Liberty Mutual Insurance (formally Liberty Mutual Holding Company and its subsidiaries, or LMHC collectively) has published its earnings report for the third quarter of 2024, showing continued improvement from last year’s numbers.
In Q1, the group saw its net income attributable to LMHC soar to US$1.535 billion following a US$74 million loss in 2023. In Q2, net income attributable to LMHC amounted to US$717 million – a turnaround from the company’s previous US$585 million loss.
In the quarter ended September 30, LMHC’s attributable net income grew from US$$219 million in 2023 to US$892 million this time around. The insurer’s total combined ratio in Q3 stood at 96.7%; last year it was 102.6%.
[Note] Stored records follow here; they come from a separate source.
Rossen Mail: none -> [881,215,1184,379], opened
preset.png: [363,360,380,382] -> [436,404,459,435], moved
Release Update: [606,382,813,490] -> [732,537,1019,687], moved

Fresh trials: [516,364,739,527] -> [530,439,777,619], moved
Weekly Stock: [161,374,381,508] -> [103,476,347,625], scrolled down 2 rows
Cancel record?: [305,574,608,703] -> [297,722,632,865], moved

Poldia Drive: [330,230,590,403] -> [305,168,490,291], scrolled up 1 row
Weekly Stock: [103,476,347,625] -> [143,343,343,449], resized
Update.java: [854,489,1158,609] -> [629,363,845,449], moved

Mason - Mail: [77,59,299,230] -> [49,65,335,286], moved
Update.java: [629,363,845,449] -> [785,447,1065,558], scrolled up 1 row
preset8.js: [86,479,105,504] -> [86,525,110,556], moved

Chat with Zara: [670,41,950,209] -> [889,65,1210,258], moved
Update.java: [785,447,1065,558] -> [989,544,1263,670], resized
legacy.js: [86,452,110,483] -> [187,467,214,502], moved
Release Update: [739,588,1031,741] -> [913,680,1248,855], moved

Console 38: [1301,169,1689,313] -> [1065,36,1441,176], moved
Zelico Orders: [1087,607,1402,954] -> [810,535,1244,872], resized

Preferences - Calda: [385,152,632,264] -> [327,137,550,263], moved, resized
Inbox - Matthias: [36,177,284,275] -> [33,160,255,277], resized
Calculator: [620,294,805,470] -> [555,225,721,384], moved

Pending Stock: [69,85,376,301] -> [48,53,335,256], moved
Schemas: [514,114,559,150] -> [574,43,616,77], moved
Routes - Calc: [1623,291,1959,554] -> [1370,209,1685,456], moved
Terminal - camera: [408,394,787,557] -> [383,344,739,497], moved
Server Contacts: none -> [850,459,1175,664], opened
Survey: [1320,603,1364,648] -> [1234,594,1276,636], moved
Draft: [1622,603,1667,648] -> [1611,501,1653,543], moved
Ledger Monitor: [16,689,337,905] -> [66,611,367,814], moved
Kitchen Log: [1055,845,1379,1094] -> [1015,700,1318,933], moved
President and chief executive Tim Sweeney (pictured) noted: “For the third quarter, we reported net income attributable to LMHC of US$892 million, reflecting strong underwriting performance in both our US Retail Markets and Global Risk Solutions businesses as well as solid investment results.
“Our targeted underwriting strategies continue to drive strong financial results, with a 4.0-point improvement in the underlying combined ratio to 88.1%. The total combined ratio, including catastrophes and prior year development, was 96.7% for the quarter, a 5.9-point reduction over prior year.”
The CEO went on to highlight: “We continue to make particularly significant progress in US Retail Markets, where our total combined ratio dropped 13.8 points to 94.9%, as earned rate, underwriting actions, and improved frequency trends positively impacted the underlying loss ratio, which improved 10.2 points from prior year.
“Catastrophe losses remained elevated, with consolidated pre-tax net catastrophe losses in the quarter of US$1.1 billion including US$458 million from Hurricane Helene. Investment results in the quarter were strong, driven by higher fixed-income yields and favourable private equity valuations, which contributed to US$1.2 billion of pre-tax net investment income.”
Overall, according to Sweeney, LMHC is focused on achieving its 95% target combined ratio next year as the “foundation for sustained, profitable growth” for the group.